The Zio readme says it will be an implementation of Zig IO interface when it's released.

I guess you can then choose if you want explicit async (use Zig stdlib IO functions) or implicit async (Zio), and I suppose you can mix them.

> Stackful coroutines make sense when you have the RAM for it.

So I've been thinking a bit about this. Why should stackful coroutines require more RAM? Partly because when you set up the coroutine you don't know how big the stack needs to be, right? So you need to use a safe upper bound. While stackless will only set up the memory you need to yield the coroutine. But Zig has a goal of having a built-in to calculate the required stack size for calling a function. Something it should be able to do (when you don't have recursion and don't call external C code), since Zig compiles everything in one compilation unit.

Zig devs are working on stackless coroutines as well. But I wonder if some of the benefits goes away if you can allocate exactly the amount of stack a stackful coroutine needs to run and nothing more.

All synchronous code is an illusion created in software, as is the very notion of "blocking". The CPU doesn't block for IO. An OS thread is a (scheduled) "stackful coroutine" implemented in the OS that gives the illusion of blocking where there is none.

The only problem is that the OS implements that illusion in a way that's rather costly, allowing only a relatively small number of threads (typically, you have no more than a few thousand frequently-active OS threads), while languages, which know more about how they use the stack, can offer the same illusion in a way that scales to a higher number of concurrent operations. But there's really no more magic in how a language implements this than in how the OS implements it, and no more illusion. They are both a mostly similar implementation of the same illusion. "Blocking" is always a software abstraction over machine operations that don't actually block.

The only question is how important is it for software to distinguish the use of the same software abstraction between the OS and the language's implementation.

Honestly, have been excited about Zig for quite a while, dabbled a bit a while back and was waiting for it getting closer to 1.0 to actually do a deep dive... but that moment doesn't seem to come.

I don't mind, it's up to the maintainers on how they want to proceed.
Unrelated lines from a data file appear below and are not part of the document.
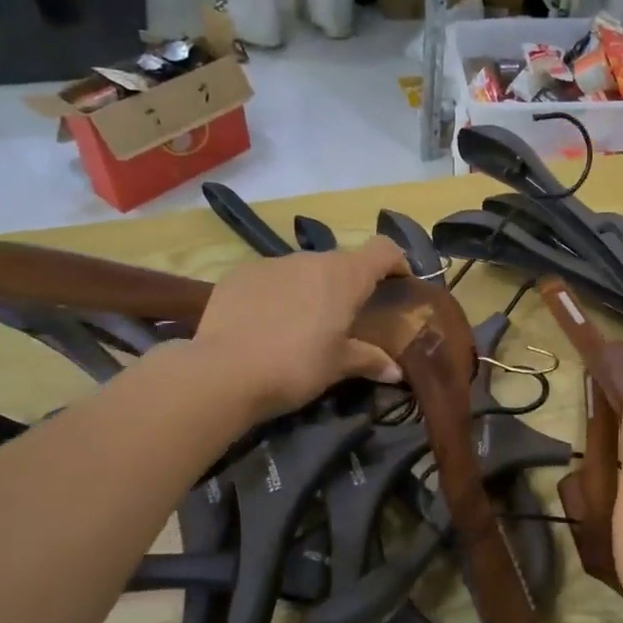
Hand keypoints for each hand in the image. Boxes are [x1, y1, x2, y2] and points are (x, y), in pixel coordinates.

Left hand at [189, 238, 408, 417]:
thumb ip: (369, 360)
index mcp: (345, 276)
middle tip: (347, 318)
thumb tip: (396, 371)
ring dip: (311, 289)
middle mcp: (311, 259)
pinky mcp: (239, 274)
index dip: (396, 262)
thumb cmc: (296, 366)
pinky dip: (277, 294)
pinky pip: (270, 278)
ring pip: (304, 270)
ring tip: (302, 324)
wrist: (223, 373)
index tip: (399, 283)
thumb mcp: (338, 366)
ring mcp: (272, 263)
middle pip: (342, 262)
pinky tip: (265, 324)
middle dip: (349, 284)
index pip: (384, 250)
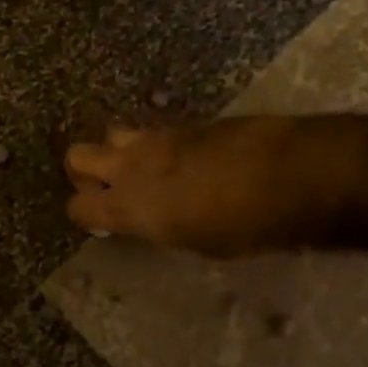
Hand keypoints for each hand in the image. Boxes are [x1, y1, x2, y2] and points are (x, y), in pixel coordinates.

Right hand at [65, 116, 339, 258]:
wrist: (290, 172)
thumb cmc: (245, 226)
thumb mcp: (198, 243)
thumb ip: (162, 226)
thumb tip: (156, 219)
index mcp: (129, 206)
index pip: (77, 206)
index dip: (85, 213)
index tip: (103, 222)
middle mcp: (131, 166)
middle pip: (76, 155)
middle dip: (85, 171)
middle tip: (108, 187)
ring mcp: (157, 138)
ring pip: (112, 134)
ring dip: (119, 151)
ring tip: (145, 170)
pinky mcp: (185, 123)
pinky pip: (153, 132)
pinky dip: (156, 146)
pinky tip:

However, I would greatly appreciate if Zig news was a bit clearer on what's happening, timelines etc.

I think it takes relatively little time to do so, but optics would be so much better.

> In the previous C++ version, I used Qt, which might seem very strange for a server software, but I wanted a nice way of doing asynchronous I/O and Qt allowed me to do that. It was callback-based, but Qt has a lot of support for making callbacks usable. In the newer prototypes, I used Go, specifically for the ease of networking and concurrency. With Zig, I was stuck.
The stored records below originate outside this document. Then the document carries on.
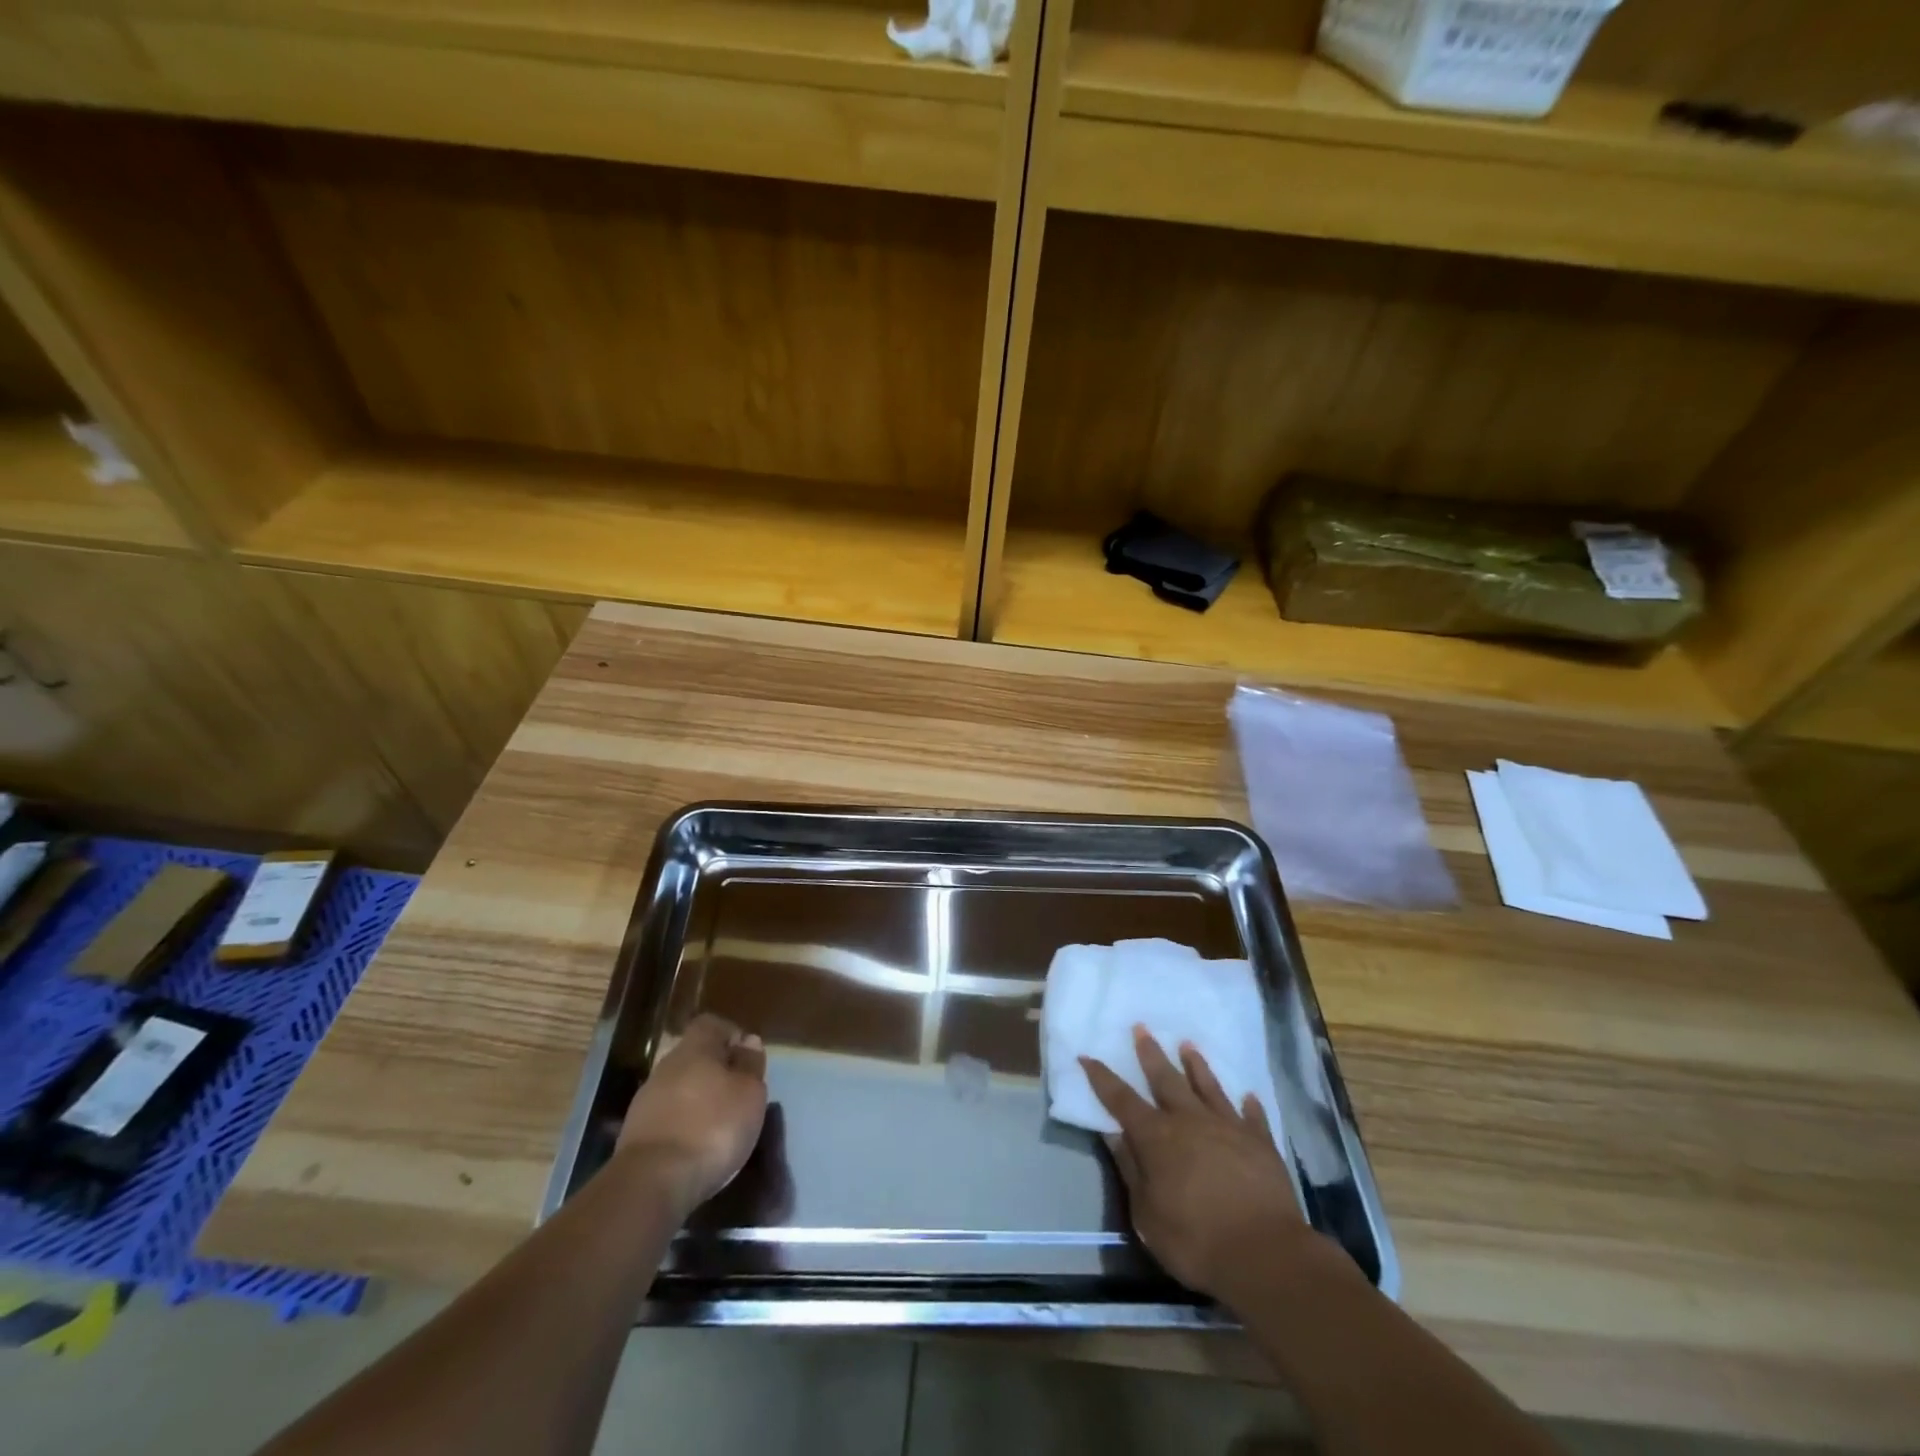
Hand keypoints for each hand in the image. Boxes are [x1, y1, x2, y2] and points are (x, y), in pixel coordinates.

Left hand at [617, 1013, 768, 1220]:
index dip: (730, 1035)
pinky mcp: (635, 1135)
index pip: (711, 1024)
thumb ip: (751, 1065)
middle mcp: (666, 1067)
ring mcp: (646, 1101)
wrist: (651, 1183)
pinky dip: (683, 1126)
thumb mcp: (750, 1094)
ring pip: (679, 1088)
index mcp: (695, 1048)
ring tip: (719, 1125)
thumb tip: (748, 1042)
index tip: (747, 1057)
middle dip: (715, 1071)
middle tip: (737, 1093)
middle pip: (694, 1057)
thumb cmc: (712, 1127)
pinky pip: (667, 1118)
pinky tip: (696, 1146)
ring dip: (698, 1101)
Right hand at [1081, 1026, 1309, 1302]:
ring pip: (1208, 1087)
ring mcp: (1227, 1127)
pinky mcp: (1260, 1143)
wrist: (1265, 1254)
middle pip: (1165, 1079)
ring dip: (1196, 1065)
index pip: (1121, 1100)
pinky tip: (1248, 1096)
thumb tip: (1114, 1134)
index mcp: (1156, 1137)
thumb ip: (1131, 1170)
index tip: (1087, 1055)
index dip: (1101, 1077)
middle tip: (1141, 1027)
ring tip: (1188, 1045)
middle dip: (1150, 1053)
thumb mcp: (1147, 1215)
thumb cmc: (1195, 1241)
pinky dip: (1249, 1106)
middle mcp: (1189, 1121)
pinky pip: (1252, 1117)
There are new Qt bindings for these. Go has https://github.com/mappu/miqt and Zig has https://github.com/rcalixte/libqt6zig. I wonder if the author knew about them. I don't know enough about either language to speak on the async parts.
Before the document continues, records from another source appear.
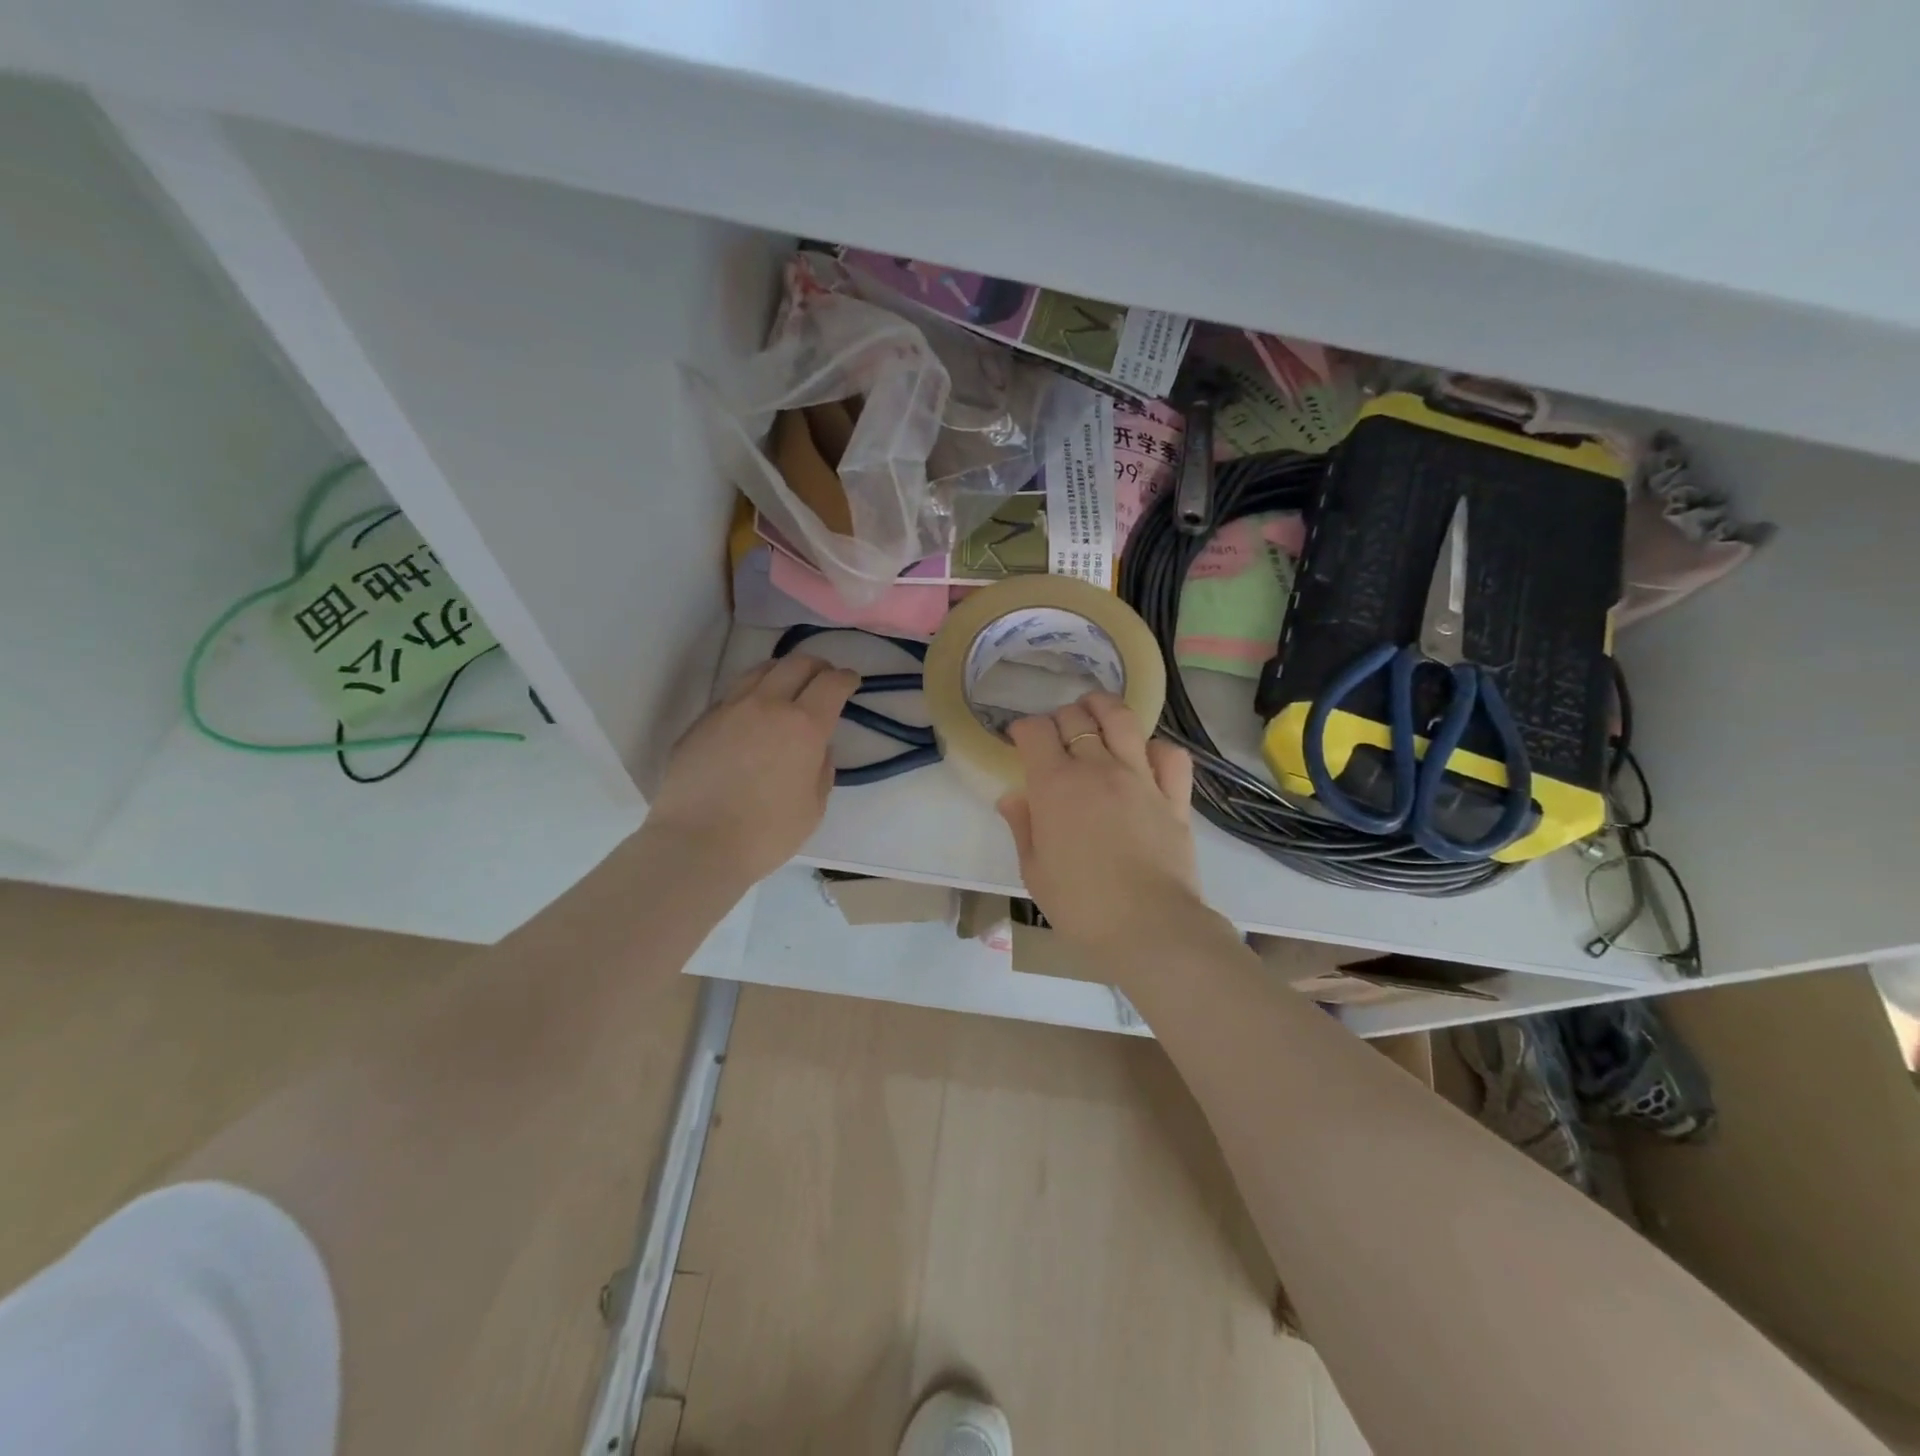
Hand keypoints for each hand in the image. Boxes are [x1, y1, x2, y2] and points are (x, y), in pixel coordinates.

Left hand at [644, 653, 858, 886]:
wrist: (696, 844)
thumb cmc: (766, 834)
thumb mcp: (813, 808)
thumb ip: (822, 770)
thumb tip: (818, 749)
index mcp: (803, 726)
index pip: (831, 684)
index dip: (846, 678)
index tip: (851, 682)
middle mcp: (766, 706)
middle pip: (796, 664)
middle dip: (817, 666)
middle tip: (824, 678)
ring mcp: (728, 710)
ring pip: (759, 671)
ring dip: (781, 671)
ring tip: (787, 685)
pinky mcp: (701, 723)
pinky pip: (732, 695)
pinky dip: (752, 695)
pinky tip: (752, 715)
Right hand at [996, 692, 1204, 951]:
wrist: (1149, 928)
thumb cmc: (1081, 906)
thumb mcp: (1034, 871)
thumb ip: (1023, 826)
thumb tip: (1013, 796)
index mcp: (1055, 785)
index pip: (1035, 731)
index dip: (1023, 728)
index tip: (1019, 738)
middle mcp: (1097, 769)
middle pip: (1076, 718)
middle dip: (1059, 717)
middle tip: (1054, 733)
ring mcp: (1140, 778)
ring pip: (1122, 720)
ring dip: (1104, 707)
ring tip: (1095, 709)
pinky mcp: (1174, 797)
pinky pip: (1170, 755)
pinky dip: (1157, 747)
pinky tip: (1145, 755)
For me, I want these for Rust, especially what Zig has because I use KDE. I know about https://github.com/KDAB/cxx-qt and it is the only maintained effort for Rust that is left standing after all these years. But I don't want QML. I definitely don't want C++ or CMake. I just want Rust and Cargo.

perhaps it's a trivial observation that people tend to conflate the programming language in the strict sense (syntax, semantics, compiler implementation etc.) with its standard and/or community libraries and tooling.

of course these are very important, but perhaps i'm just a language nerd/pedant who gets confused when an article about a programming language tends to be about async i/o libraries.